A faithful transcript of every entry is required; pictures do not belong in it.

§ **Data**:
>>>>>

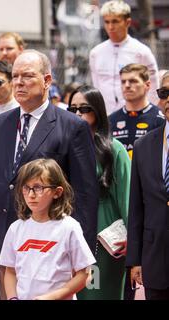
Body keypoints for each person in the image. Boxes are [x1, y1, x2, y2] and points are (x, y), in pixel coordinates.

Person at [0, 50, 98, 299]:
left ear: (47, 81)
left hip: (50, 243)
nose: (19, 82)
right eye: (15, 76)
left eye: (27, 76)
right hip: (2, 236)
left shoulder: (73, 126)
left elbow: (85, 194)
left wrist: (80, 256)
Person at [0, 158, 95, 300]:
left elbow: (85, 273)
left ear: (57, 192)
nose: (31, 195)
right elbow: (10, 271)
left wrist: (53, 297)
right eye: (26, 188)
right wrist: (13, 298)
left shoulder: (69, 227)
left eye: (38, 188)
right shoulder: (15, 228)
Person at [68, 85, 131, 300]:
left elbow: (127, 197)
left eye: (84, 108)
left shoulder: (114, 149)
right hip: (71, 231)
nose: (77, 114)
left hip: (105, 235)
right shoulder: (65, 147)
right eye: (72, 109)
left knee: (100, 293)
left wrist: (133, 238)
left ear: (97, 111)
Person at [126, 71, 169, 300]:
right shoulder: (143, 146)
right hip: (155, 261)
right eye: (165, 93)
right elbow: (136, 207)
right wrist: (135, 259)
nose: (168, 99)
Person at [89, 0, 159, 115]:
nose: (110, 27)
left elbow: (154, 87)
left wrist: (148, 114)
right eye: (107, 22)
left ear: (127, 22)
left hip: (137, 115)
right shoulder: (96, 53)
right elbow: (96, 86)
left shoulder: (142, 51)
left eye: (115, 21)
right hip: (106, 116)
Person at [109, 64, 165, 159]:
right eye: (123, 82)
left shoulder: (161, 119)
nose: (127, 85)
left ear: (147, 85)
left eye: (133, 81)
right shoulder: (110, 120)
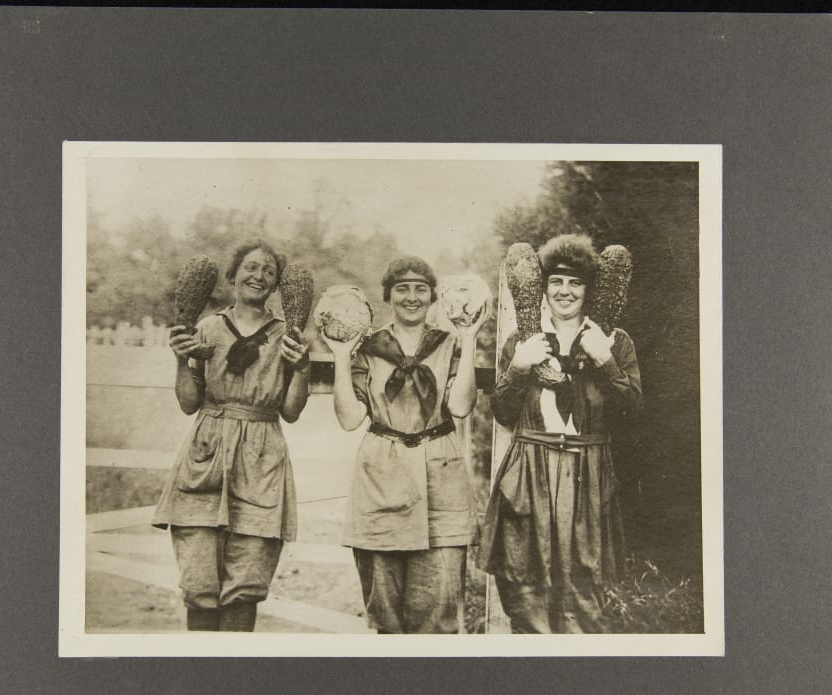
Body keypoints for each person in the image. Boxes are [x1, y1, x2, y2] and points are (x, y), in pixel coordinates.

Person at [478, 234, 642, 633]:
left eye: (575, 282)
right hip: (530, 469)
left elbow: (633, 412)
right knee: (526, 586)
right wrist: (518, 368)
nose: (565, 291)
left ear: (589, 289)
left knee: (584, 592)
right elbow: (502, 413)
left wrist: (604, 362)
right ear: (543, 287)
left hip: (588, 470)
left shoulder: (614, 342)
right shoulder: (523, 341)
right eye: (556, 281)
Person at [322, 256, 489, 634]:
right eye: (402, 289)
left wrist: (469, 337)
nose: (411, 297)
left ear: (433, 297)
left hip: (441, 478)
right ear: (388, 296)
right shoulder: (367, 348)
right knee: (386, 616)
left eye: (420, 288)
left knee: (439, 615)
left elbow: (461, 406)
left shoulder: (449, 344)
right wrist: (340, 356)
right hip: (382, 477)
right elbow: (349, 419)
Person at [152, 240, 310, 632]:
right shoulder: (207, 328)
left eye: (269, 272)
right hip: (207, 451)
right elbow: (189, 403)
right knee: (199, 580)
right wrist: (180, 358)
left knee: (246, 582)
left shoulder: (285, 336)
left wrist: (302, 368)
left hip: (261, 456)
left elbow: (290, 411)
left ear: (276, 286)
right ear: (234, 275)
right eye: (251, 267)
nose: (259, 276)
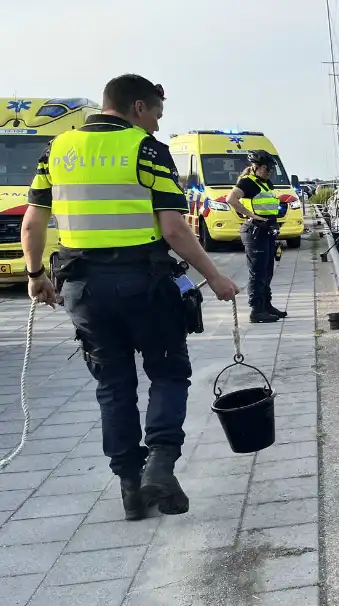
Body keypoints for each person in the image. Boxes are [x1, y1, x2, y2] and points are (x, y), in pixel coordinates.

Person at [21, 74, 240, 520]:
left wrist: (35, 275)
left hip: (82, 288)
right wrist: (215, 276)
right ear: (138, 107)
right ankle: (160, 463)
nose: (158, 126)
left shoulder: (57, 150)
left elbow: (32, 224)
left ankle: (129, 487)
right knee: (168, 372)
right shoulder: (146, 149)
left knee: (113, 386)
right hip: (145, 284)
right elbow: (175, 228)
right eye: (157, 114)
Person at [226, 150, 284, 323]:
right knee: (258, 272)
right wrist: (252, 215)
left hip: (267, 230)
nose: (270, 172)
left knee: (267, 270)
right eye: (268, 169)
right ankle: (257, 310)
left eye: (272, 169)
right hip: (255, 231)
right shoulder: (247, 182)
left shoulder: (265, 183)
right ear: (257, 167)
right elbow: (231, 199)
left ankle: (266, 305)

<<<<<

§ **Output for this task**:
Body keypoints for each person in the image. Boxes are [x1, y1, x2, y2] and points are (x, y), in pixel coordinates.

Person at [0, 50, 98, 299]:
left ear: (47, 81)
left hip: (50, 243)
nose: (19, 82)
right eye: (15, 76)
left eye: (27, 76)
right hip: (2, 236)
left shoulder: (73, 126)
left elbow: (85, 194)
left wrist: (80, 256)
Person at [0, 158, 95, 300]:
left elbow: (85, 273)
left ear: (57, 192)
nose: (31, 195)
right elbow: (10, 271)
left wrist: (53, 297)
right eye: (26, 188)
right wrist: (13, 298)
left shoulder: (69, 227)
left eye: (38, 188)
right shoulder: (15, 228)
Person at [68, 85, 131, 300]:
left elbow: (127, 197)
left eye: (84, 108)
left shoulder: (114, 149)
right hip: (71, 231)
nose: (77, 114)
left hip: (105, 235)
right shoulder: (65, 147)
right eye: (72, 109)
left knee: (100, 293)
left wrist: (133, 238)
left ear: (97, 111)
Person at [126, 71, 169, 300]:
right shoulder: (143, 146)
right hip: (155, 261)
right eye: (165, 93)
right elbow: (136, 207)
right wrist: (135, 259)
nose: (168, 99)
Person at [89, 0, 159, 115]:
nose: (110, 27)
left elbow: (154, 87)
left wrist: (148, 114)
right eye: (107, 22)
left ear: (127, 22)
left hip: (137, 115)
right shoulder: (96, 53)
right elbow: (96, 86)
left shoulder: (142, 51)
left eye: (115, 21)
right hip: (106, 116)
Person at [109, 64, 165, 159]:
right eye: (123, 82)
left shoulder: (161, 119)
nose: (127, 85)
left ear: (147, 85)
left eye: (133, 81)
right shoulder: (110, 120)
Body keypoints for each person in the image. Boxes are [x1, y1, x2, y2] and points are (x, y), in pixel coordinates.

Person at [478, 234, 642, 633]:
left eye: (575, 282)
right hip: (530, 469)
left elbow: (633, 412)
right knee: (526, 586)
right wrist: (518, 368)
nose: (565, 291)
left ear: (589, 289)
left knee: (584, 592)
right elbow: (502, 413)
left wrist: (604, 362)
right ear: (543, 287)
left hip: (588, 470)
left shoulder: (614, 342)
right shoulder: (523, 341)
right eye: (556, 281)
Person at [322, 256, 489, 634]:
right eye: (402, 289)
left wrist: (469, 337)
nose: (411, 297)
left ear: (433, 297)
left hip: (441, 478)
right ear: (388, 296)
right shoulder: (367, 348)
right knee: (386, 616)
left eye: (420, 288)
left knee: (439, 615)
left elbow: (461, 406)
left shoulder: (449, 344)
right wrist: (340, 356)
right hip: (382, 477)
right elbow: (349, 419)
Person at [152, 240, 310, 632]:
right shoulder: (207, 328)
left eye: (269, 272)
right hip: (207, 451)
right elbow: (189, 403)
right knee: (199, 580)
right wrist: (180, 358)
left knee: (246, 582)
left shoulder: (285, 336)
left wrist: (302, 368)
left hip: (261, 456)
left elbow: (290, 411)
left ear: (276, 286)
right ear: (234, 275)
right eye: (251, 267)
nose: (259, 276)
Body keypoints for each person in the image. Boxes are [x1, y1, x2, y2] and points are (x, y), in pixel coordinates.

Person at [21, 74, 240, 520]:
left wrist: (35, 275)
left hip: (82, 288)
right wrist: (215, 276)
right ear: (138, 107)
right ankle: (160, 463)
nose: (158, 126)
left shoulder: (57, 150)
left elbow: (32, 224)
left ankle: (129, 487)
right knee: (168, 372)
right shoulder: (146, 149)
left knee: (113, 386)
right hip: (145, 284)
right elbow: (175, 228)
right eye: (157, 114)
Person at [226, 150, 284, 323]:
right knee: (258, 272)
right wrist: (252, 215)
left hip: (267, 230)
nose: (270, 172)
left knee: (267, 270)
right eye: (268, 169)
right ankle: (257, 310)
left eye: (272, 169)
right hip: (255, 231)
right shoulder: (247, 182)
left shoulder: (265, 183)
right ear: (257, 167)
right elbow: (231, 199)
left ankle: (266, 305)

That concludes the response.